Mick blinked. “I didn’t think I was supposed to talk to him anymore.”
“Quite the contrary, Mr. Fleming. You’ve been given an extraordinary opportunity because you have unique reach. Your value exceeds the Chilewaukee; don’t you see that? We need a surface man with authority, as we made clear to you last night.”
“I forgot,” Mick murmured.
“Understood. It happens. It will happen less soon. That’s why I’m here. To make sure you do your job.”
“I’ll do it.”
“Excellent. Then let’s craft our message, shall we? Wording will be critical. So will timing.”
Mick didn’t follow. His face must have shown this, because Anders nodded as if he’d spoken.
“It’s a process, sir. What began in Galesburg will not end there. You’ll be needed elsewhere before it’s done. You’ll be needed all the way downstream, don’t you remember?”
Maybe he did. “In the city?” he ventured.
Anders Wallace’s face split into
a wide, horrible smile. His eyes lit.
“Yes,” he said. “In the city.”
24
Gillian was drinking coffee and reviewing the day’s pending casework at the Owl & Turtle café in the heart of downtown Torrance—all three blocks of downtown Torrance—when her phone chimed with an email notification. She ignored it, keeping her attention on the file before her. Today’s work was an anonymous complaint alleging that a local contractor wasn’t building his septic leach fields up to watershed standard.

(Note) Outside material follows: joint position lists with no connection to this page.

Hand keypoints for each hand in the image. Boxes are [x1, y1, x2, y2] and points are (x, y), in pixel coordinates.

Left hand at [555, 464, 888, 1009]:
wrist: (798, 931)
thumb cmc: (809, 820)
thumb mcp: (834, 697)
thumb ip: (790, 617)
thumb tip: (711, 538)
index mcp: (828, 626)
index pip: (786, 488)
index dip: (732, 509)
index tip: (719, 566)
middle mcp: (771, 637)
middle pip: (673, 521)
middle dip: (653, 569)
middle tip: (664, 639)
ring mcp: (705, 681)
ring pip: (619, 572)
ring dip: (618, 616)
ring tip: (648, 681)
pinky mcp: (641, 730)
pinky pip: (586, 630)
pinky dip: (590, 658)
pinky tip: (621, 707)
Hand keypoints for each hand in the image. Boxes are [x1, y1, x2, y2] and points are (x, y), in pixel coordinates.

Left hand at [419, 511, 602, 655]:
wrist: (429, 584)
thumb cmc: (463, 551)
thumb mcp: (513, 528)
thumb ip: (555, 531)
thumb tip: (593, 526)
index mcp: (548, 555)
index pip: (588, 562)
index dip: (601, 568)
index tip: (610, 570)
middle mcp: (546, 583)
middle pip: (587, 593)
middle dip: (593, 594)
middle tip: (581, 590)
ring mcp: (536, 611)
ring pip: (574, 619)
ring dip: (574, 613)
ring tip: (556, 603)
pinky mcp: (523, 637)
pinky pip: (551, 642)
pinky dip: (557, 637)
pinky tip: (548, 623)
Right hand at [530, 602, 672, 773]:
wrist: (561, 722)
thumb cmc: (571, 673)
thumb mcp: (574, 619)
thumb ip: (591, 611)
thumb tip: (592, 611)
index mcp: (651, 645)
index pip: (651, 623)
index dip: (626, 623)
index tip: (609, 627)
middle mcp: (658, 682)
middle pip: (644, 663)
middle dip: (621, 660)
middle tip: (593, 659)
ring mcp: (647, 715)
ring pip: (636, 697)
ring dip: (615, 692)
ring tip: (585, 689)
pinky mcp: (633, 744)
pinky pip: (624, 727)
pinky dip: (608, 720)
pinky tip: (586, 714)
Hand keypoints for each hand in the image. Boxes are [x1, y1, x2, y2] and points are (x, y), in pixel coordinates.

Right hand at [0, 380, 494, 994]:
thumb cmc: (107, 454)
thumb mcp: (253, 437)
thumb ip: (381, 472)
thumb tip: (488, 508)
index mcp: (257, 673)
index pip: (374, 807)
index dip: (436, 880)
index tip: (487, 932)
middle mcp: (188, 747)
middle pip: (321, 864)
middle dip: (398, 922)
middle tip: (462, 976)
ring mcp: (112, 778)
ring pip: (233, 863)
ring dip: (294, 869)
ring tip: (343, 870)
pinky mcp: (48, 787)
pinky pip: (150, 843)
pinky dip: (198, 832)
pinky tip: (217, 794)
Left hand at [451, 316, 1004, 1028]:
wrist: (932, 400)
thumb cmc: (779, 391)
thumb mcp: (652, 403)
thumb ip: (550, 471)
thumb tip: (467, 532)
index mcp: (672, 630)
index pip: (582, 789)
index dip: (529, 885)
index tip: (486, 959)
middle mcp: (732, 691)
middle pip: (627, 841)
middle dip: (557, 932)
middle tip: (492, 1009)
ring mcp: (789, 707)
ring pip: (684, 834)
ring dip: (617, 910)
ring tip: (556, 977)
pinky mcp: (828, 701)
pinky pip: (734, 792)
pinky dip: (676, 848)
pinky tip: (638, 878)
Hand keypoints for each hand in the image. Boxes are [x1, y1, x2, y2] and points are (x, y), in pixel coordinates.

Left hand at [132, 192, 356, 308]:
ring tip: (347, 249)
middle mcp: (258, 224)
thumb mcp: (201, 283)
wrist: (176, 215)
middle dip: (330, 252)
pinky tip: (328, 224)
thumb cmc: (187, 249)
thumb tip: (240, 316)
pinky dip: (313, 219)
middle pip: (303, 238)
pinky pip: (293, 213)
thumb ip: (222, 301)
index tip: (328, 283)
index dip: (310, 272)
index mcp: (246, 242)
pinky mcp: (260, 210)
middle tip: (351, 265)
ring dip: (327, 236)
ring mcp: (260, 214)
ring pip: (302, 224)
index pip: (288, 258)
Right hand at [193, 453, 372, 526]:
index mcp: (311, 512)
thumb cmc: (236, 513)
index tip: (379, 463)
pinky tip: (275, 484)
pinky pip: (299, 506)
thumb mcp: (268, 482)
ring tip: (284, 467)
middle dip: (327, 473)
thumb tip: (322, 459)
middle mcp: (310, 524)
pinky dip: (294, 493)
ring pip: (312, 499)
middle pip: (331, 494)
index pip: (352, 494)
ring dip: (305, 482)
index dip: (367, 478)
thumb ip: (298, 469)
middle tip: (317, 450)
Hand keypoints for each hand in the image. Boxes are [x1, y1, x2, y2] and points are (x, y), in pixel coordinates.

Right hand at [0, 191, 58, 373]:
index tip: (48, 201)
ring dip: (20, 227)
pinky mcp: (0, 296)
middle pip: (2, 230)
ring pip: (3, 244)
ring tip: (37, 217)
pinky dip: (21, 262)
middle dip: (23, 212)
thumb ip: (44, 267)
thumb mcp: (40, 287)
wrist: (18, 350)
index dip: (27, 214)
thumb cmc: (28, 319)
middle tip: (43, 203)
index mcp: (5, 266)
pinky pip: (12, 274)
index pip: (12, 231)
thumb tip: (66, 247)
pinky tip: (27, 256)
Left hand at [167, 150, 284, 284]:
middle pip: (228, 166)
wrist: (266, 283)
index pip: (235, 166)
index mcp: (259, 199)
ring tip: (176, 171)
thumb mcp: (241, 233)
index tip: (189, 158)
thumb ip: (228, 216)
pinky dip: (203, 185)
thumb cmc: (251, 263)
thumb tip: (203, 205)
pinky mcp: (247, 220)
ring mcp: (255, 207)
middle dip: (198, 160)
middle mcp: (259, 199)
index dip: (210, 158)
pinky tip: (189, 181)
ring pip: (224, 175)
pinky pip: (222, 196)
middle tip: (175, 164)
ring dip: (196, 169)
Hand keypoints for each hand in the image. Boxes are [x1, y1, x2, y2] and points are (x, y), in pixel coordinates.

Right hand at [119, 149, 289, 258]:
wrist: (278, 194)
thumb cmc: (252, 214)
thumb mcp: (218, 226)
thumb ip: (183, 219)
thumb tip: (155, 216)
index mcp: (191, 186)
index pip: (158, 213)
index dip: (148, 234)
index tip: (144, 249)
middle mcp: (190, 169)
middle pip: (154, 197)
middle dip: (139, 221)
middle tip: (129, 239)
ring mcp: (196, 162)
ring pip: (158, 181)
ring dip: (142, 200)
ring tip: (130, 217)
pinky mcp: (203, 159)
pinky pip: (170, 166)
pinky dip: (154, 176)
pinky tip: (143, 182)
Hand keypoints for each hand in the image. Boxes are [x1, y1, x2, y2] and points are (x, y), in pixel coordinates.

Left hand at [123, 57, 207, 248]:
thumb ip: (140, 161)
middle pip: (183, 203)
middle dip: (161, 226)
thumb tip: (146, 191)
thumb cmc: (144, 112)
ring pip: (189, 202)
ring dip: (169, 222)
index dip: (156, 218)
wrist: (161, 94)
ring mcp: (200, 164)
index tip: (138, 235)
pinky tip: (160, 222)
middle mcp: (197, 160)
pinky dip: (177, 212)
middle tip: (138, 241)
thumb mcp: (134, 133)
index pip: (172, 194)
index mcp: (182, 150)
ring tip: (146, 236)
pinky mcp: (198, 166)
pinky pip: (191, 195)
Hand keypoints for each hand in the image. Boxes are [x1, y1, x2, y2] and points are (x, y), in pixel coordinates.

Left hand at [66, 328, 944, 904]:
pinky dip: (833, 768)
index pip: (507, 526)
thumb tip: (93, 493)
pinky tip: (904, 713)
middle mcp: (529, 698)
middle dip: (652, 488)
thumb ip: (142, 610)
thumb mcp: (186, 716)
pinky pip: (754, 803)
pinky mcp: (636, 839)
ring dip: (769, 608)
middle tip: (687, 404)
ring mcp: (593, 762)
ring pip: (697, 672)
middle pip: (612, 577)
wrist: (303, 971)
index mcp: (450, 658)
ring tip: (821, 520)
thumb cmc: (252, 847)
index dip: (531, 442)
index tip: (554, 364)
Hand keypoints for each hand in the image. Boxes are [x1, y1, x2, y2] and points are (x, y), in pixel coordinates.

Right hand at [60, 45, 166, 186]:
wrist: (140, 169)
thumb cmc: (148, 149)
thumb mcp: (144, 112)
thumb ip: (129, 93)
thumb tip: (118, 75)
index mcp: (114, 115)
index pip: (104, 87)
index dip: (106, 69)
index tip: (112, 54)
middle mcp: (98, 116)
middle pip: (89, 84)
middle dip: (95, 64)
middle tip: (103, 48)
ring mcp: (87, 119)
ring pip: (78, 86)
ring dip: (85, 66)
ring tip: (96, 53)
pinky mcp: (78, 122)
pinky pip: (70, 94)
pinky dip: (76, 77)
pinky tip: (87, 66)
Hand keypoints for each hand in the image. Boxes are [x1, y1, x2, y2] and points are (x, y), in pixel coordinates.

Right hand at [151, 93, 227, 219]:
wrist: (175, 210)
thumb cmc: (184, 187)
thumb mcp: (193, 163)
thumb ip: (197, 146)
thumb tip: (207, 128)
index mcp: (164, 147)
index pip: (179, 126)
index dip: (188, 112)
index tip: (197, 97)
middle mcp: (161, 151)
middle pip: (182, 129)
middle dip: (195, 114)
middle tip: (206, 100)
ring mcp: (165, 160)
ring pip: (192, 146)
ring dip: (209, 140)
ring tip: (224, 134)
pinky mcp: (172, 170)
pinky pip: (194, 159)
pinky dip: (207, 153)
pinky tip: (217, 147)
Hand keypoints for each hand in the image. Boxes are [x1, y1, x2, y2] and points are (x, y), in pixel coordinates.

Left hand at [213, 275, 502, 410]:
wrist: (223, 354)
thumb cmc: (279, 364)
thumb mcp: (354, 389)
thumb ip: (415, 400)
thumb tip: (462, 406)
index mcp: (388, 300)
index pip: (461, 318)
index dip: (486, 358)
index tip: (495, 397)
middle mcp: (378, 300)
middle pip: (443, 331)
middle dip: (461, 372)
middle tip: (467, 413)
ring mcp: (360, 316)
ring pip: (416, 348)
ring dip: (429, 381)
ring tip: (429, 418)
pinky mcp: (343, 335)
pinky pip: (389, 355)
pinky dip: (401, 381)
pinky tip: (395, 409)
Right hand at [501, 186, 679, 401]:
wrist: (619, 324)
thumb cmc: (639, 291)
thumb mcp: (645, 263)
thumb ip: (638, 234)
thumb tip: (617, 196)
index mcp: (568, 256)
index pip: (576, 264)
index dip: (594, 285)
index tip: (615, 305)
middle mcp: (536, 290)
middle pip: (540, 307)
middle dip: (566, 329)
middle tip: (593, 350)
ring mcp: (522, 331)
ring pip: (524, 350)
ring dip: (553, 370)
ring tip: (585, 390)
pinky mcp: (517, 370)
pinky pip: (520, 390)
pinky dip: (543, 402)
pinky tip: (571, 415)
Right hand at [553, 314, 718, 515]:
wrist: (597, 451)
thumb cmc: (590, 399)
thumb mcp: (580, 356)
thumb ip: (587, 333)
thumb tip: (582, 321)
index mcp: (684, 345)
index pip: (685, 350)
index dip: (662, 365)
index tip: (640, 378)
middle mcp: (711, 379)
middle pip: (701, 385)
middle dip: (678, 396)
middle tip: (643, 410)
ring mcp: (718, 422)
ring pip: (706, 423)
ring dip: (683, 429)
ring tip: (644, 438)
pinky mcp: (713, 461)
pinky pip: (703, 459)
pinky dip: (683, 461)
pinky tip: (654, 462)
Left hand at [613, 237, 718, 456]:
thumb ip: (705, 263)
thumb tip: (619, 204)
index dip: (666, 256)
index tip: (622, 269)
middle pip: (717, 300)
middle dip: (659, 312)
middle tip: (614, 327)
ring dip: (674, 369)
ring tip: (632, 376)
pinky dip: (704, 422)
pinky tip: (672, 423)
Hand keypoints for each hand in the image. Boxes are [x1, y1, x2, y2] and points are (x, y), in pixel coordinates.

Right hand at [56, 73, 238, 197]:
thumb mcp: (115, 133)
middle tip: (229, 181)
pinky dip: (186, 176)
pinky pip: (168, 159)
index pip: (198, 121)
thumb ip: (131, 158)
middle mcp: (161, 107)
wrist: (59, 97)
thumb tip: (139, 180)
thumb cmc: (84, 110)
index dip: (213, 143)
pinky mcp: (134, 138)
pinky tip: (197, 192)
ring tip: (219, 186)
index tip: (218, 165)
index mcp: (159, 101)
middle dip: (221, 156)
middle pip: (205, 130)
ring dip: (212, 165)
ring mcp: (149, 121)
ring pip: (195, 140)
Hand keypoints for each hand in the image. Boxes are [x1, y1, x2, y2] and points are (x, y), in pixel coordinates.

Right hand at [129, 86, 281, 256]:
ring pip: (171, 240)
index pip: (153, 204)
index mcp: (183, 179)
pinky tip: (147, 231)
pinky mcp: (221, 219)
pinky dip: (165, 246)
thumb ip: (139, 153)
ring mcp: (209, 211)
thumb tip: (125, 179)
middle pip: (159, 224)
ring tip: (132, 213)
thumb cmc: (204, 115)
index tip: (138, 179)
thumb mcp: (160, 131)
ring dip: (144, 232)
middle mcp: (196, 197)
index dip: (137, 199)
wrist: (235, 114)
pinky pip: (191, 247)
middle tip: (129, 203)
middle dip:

Despite her desire to be back in the city, Gillian had developed a fondness for Torrance. The bucolic village was an undeniably beautiful place to live, with its mountain-town charms. She loved her apartment in the Arlington Heights Inn, a three-story brick building that had been a boardinghouse long ago. The inn had been lovingly restored into town homes, and the combination of real history with modern amenities appealed to her. She knew the reason went deeper than dark wood trim and high arched windows, though; the apartment was also an intersection between two childhood homes. The wood trim and the windows made her think of the old farmhouse in the woods, while the walk-up apartment made her think of her father’s building in Queens.
Most of the good memories were from Queens, but there had been good memories in the farmhouse, too. The wide-plank floors of the apartment at Arlington Heights conjured those up, making her remember the best moments she’d spent as a child in Torrance County.
And the apartment didn’t have any bookcases that pulled back to reveal a disturbing relic of a schoolhouse, a dark chamber of madness in an otherwise sane house.
It did have a family just beneath her with a newborn baby who tended to shriek at two in the morning, though. So far she’d made it through the child’s early months without banging on the floor and pleading for silence. So far.
The people of Torrance were mostly good and sometimes friendly. Friction between citizens and police existed almost everywhere, but it was on a different plane when it came to Catskill towns and the DEP. Generations after they’d first arrived to police the reservoir work camps and the soon-to-be-submerged villages, the DEP officers in the Catskills still battled against the perception of being an invading force.